En Otto i mezzo, la obra maestro de Federico Fellini, en la secuencia final en la que los participantes en el final inician una danza en círculo en una pista de circo levantada en medio de una playa, al anochecer, mientras suena la música de Rotta, Guido, el personaje que durante toda la película no encuentra la inspiración para dirigir su próximo filme, coge a su mujer por la mano y la introduce en el baile diciéndole: "La vida es una fiesta, Luisa. Vivámosla juntos". Su matrimonio en crisis deberá sobrevivir al baile alrededor de una pista vacía de arena, como una muestra del espectáculo inexistente, del show vacío, de la resignación si se quiere, tratando de construir de nuevo. Esa danza me lleva a mi a recordar la danza de la muerte de Bergman en El Séptimo Sello: ¿no bailamos la muerte siempre en círculo como continuación del baile de la vida?
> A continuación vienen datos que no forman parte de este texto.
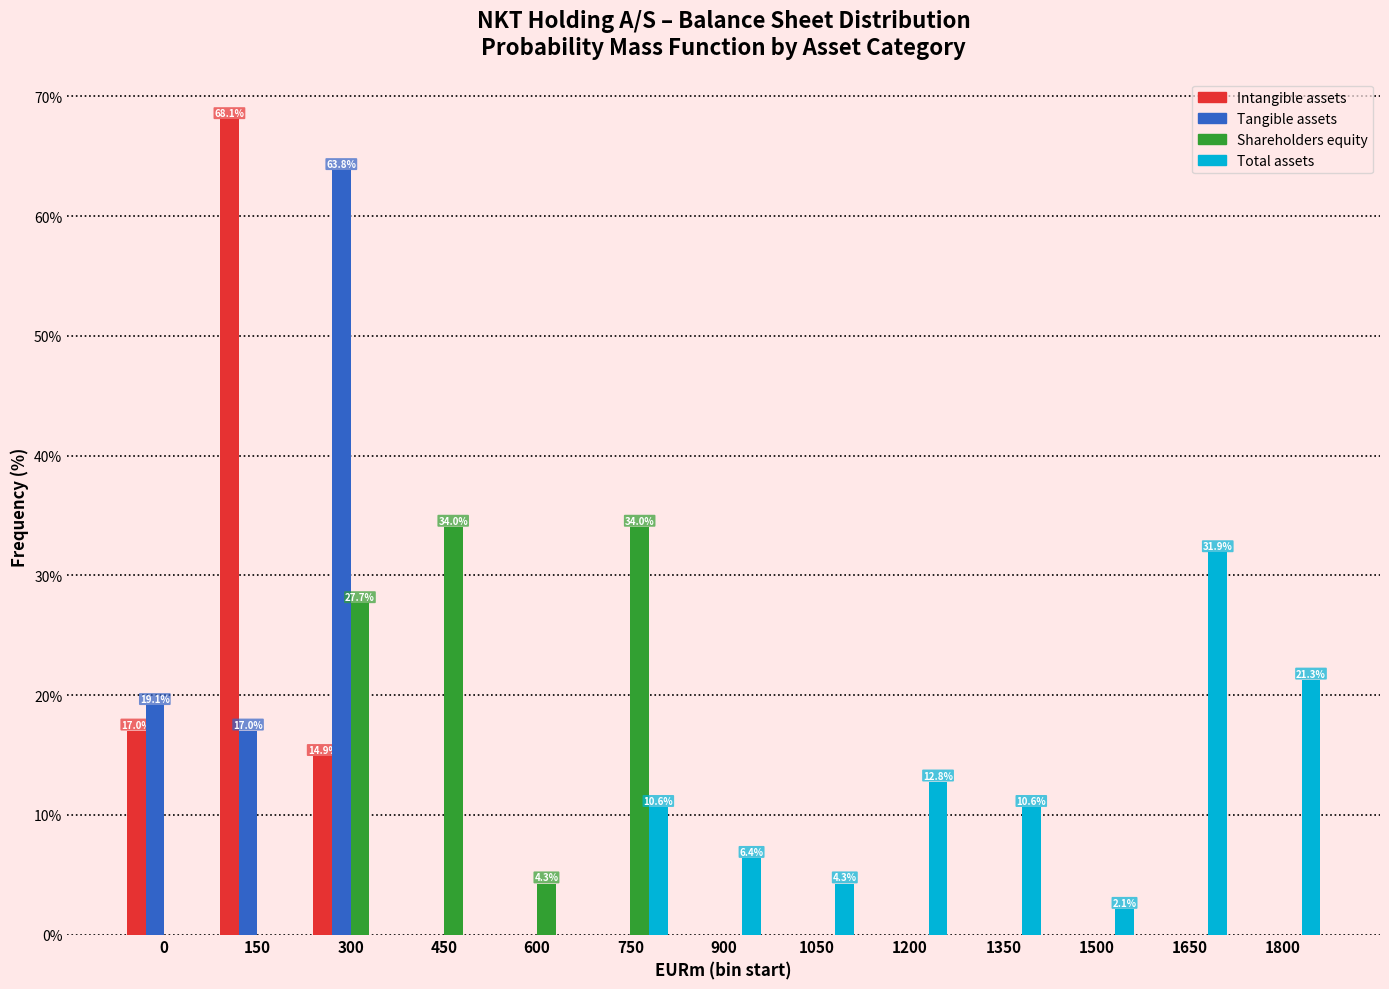

At which category is the sum across all series the highest?

300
Libros que no se leen, caminos que no se siguen, amores que no se emprenden, el baile de la resignación; al final de este post no veo desolación alguna sino un cúmulo de casualidades. ¿Cómo se puede estar orgulloso de uno mismo si en el fondo casi todo es cosa del azar? Ayer, sin ir más lejos, me adentré en el bosque en busca de un refugio señalado en el mapa y no pude encontrarlo. En algún lugar del pinar debí errar el camino, pero pienso que nada de ello importa: el refugio seguirá donde estaba y yo sigo donde estoy. Tal vez algún día, coja un libro abandonado hace años y lo encuentre. Eso me pasó con Thoreau.